27 Aralık 2008 Cumartesi

Sabun


Uykusuz bir gece düşünün bir gram uyku göz kapaklarınıza nasılda ilaç olacak, size nasılda çölde vaha bulmuş bedevi mutluluğu yaşatacaktır. Bildiğiniz tüm yolları denemişsinizdir, bünye yorgunluktan ölüyor ama o şalter bir türlü atmıyordur, filmler izliyor, kitaplar okuyor, televizyonun o ruhsuz ışığı karşısında orta oyunu oynuyorsunuzdur ama tüm çabalar nafiledir, siz artık kendinizin bir organı halini almışsınızdır...

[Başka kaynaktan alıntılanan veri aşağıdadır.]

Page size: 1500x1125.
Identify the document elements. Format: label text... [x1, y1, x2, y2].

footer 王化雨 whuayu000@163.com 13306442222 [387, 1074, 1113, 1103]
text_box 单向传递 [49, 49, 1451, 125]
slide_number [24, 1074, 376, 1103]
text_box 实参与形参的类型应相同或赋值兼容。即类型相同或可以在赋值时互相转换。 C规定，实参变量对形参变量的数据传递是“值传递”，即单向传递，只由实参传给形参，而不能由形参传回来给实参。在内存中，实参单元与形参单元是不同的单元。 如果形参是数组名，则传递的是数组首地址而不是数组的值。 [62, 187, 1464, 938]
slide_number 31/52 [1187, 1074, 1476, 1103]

makinaya hoş geldin oğlum der içsel bir ses pink floyd'un o eşsiz müzikali içinde...

artık yüzünüzde ki gülümseme içinizde ki sinirleri bastırmaya çalışan bir bekçi görevi görecek, bu baskının sonucu galip çıkan tarafı ilan edemesekte, mağlup olacak tarafın kimliğine konacak fotoğrafı çekebilecektik.

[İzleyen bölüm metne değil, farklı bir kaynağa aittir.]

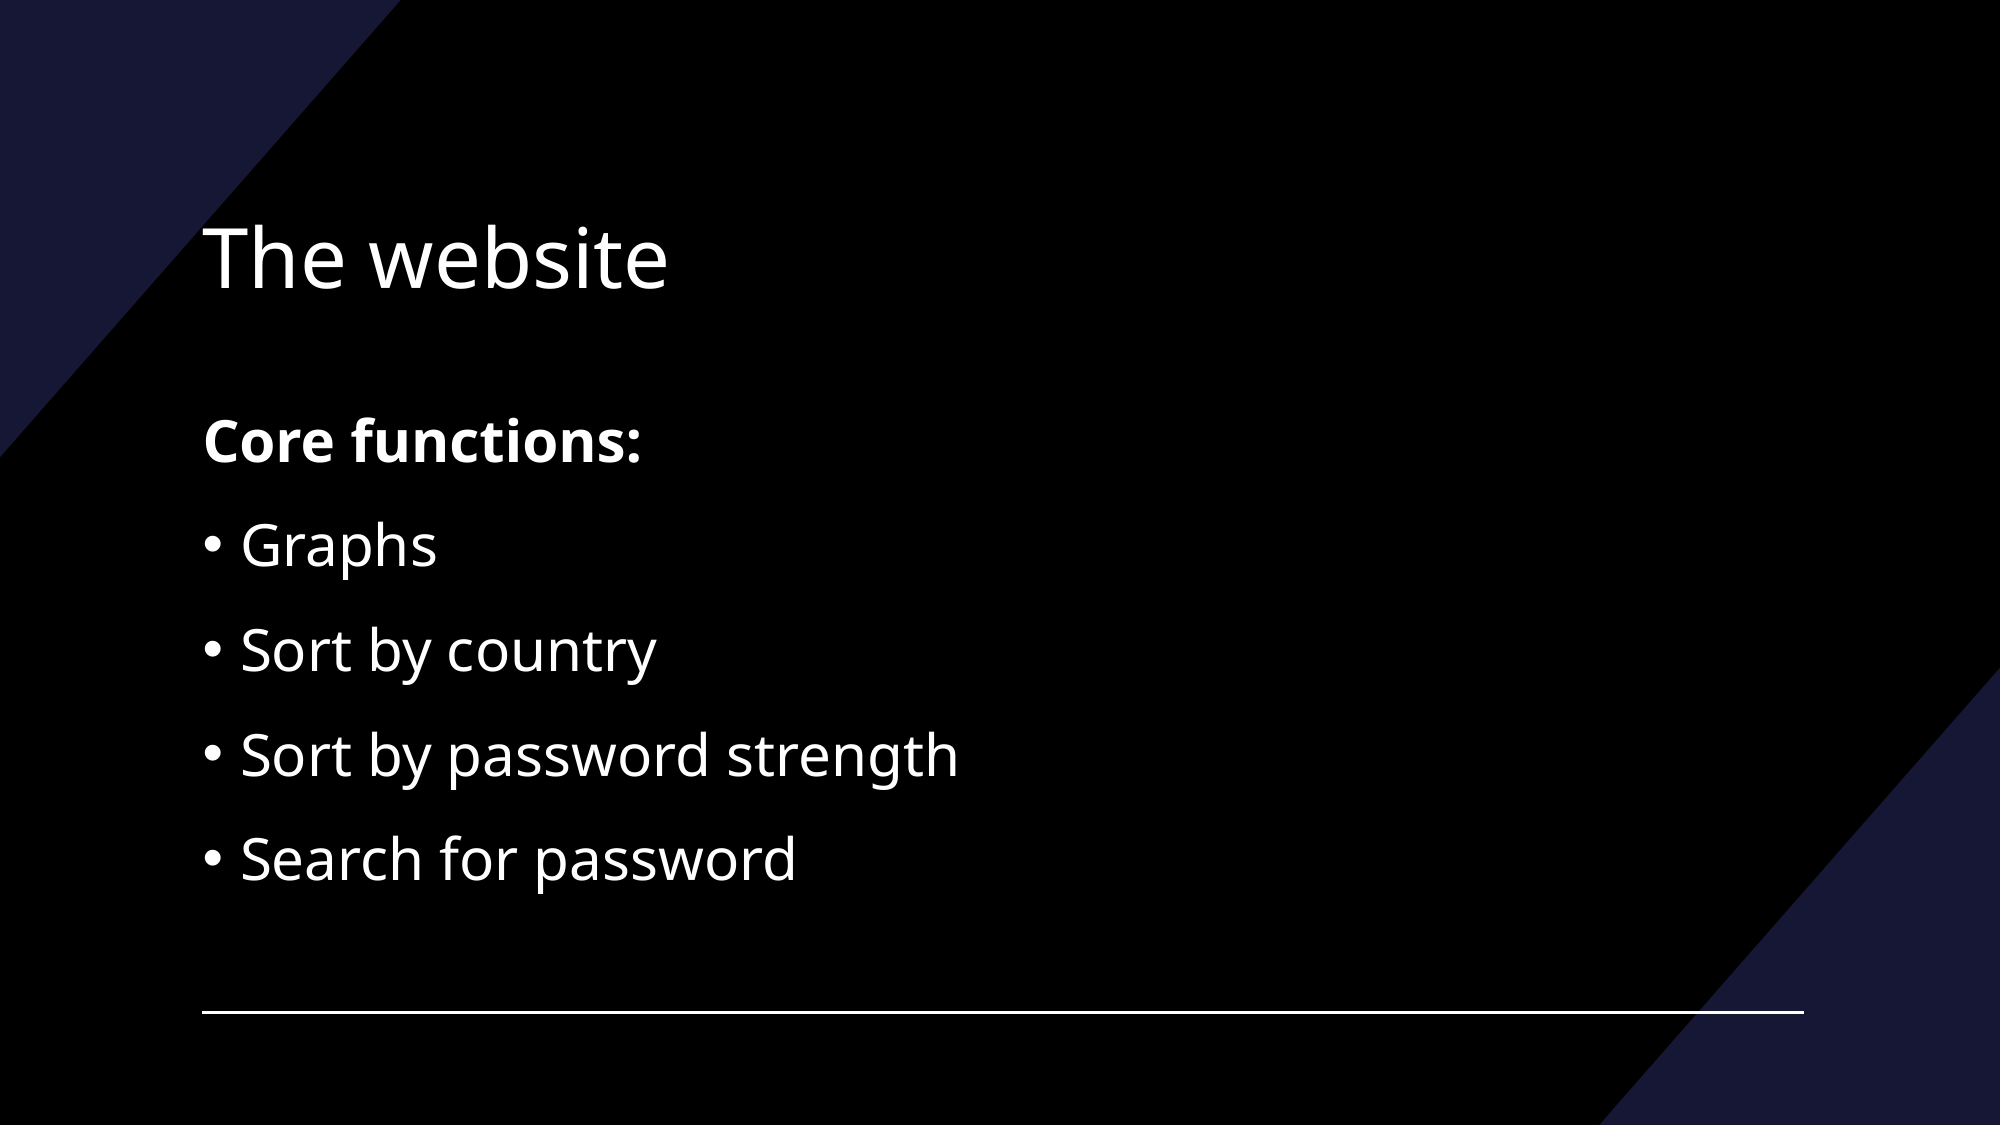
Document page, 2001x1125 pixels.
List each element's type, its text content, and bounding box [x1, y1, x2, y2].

list Core functions: Graphs Sort by country Sort by password strength Search for password [187, 382, 1813, 968]
title The website [187, 143, 1813, 367]
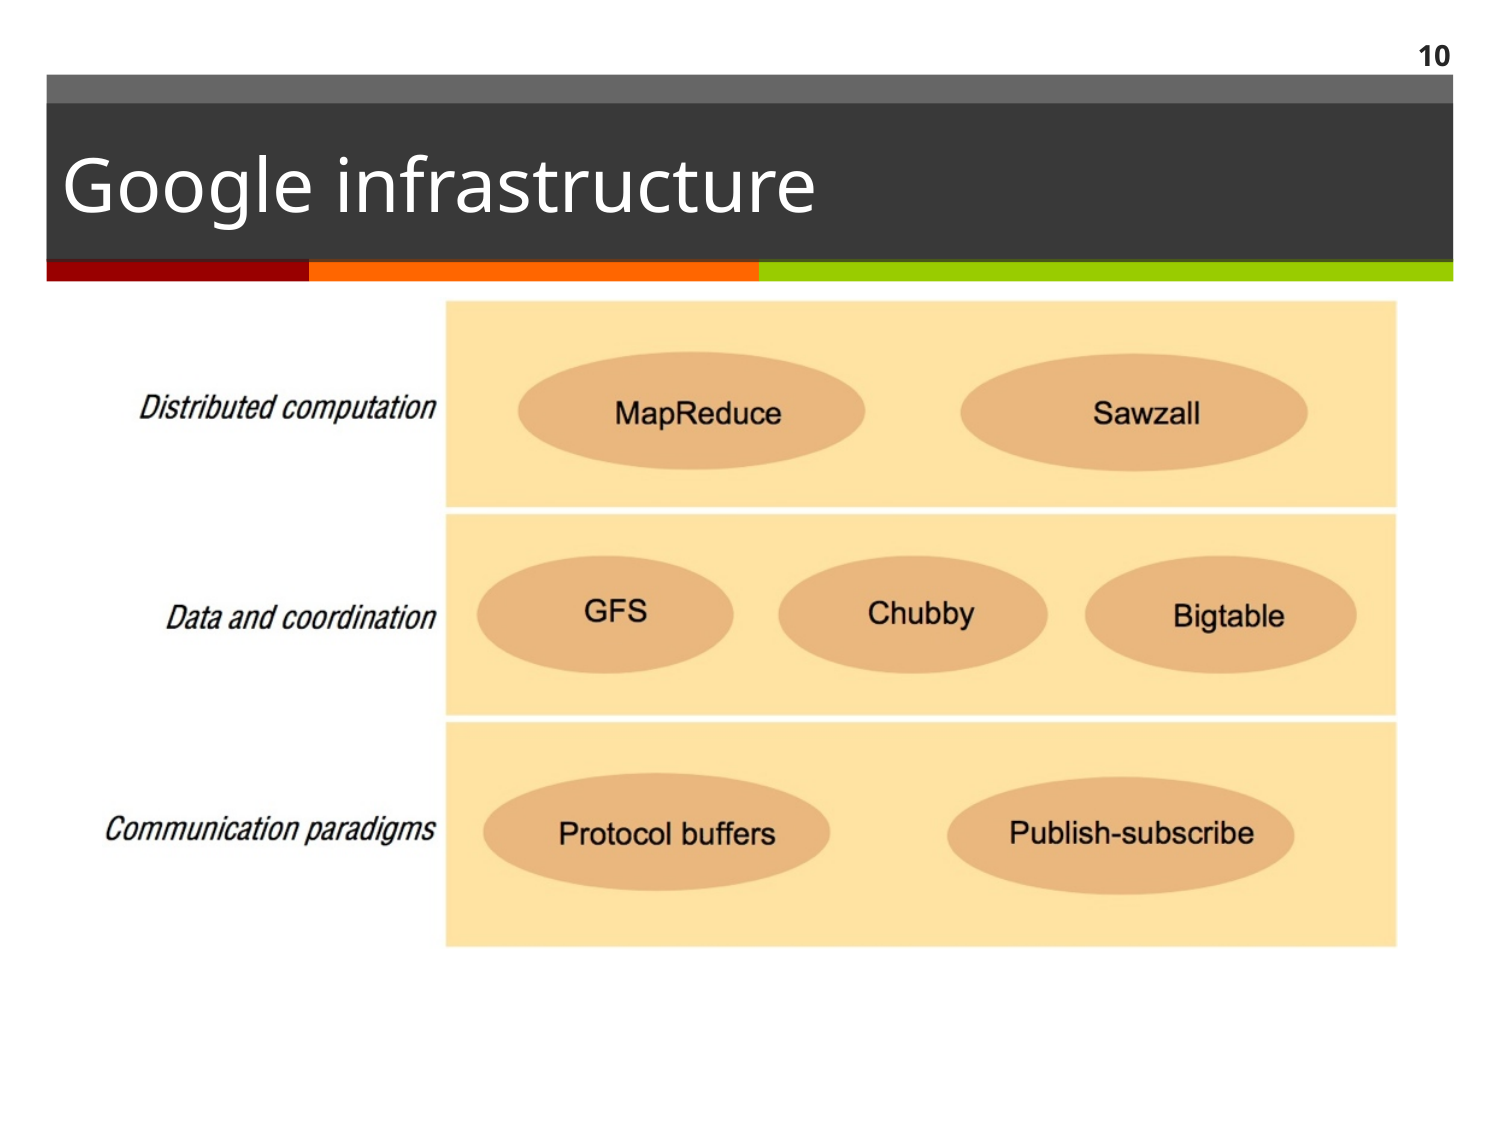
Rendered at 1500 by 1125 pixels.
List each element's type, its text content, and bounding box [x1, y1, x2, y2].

title Google infrastructure [46, 103, 1454, 263]
picture [101, 297, 1399, 949]
slide_number 10 [1362, 27, 1466, 87]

Bundan sonrası sadece bir arayıştır üstelik kaybolan uykunun peşinde düşülen bu aramada yol tek yönlüdür ve biz yolun başındaykan gidilecek tek istikamet nefes borumuzdan içeri doğru süzülen derinliklerdir.
Her insan kendi çektiği acıları dünyanın en büyük acıları sanır ve kendini gereğinden fazla önemser.
Diğerleri ile tanışmak yalnızlığın aslında toplu bir yalnızlık olduğu mahşeri bir telaşın tohumlarının içimizde bir yerlere serpildiğinin kanıtlarını aramaktır bu yolculuk.
Yol boyunca karşımıza çıkacak tüm figürler daha önce hiç olmadıkları şekillerde görüneceklerini bilerek kendilerine ayrılan sürede sahne alacaklar ve öylece çekip gidecekler.
chuck palahniuk bu kitabıyla tanışanlarda, david fincher görselini izleyenlerde ilk kuralın bahsetmemek olduğunu bilirler peki ama bu kuralı koyanlar, olup bitenden kendimize bahsetmeyi atlamışlar mıdır? kendimize bahsediyorsak ve aslında biz oysak? ya da bahsettiğimiz kişi tamamiyle bizim bir parçamızsa?
Sabun, insana ait olan ve yine insana ait olandan arınmasını sağlayan kimyasal olarak yalnızca yağ ve naoh.. mu ?

Sorular sorular...

Kült mü arıyorsunuz duvarınıza bakın bir yerlerine sinmiştir.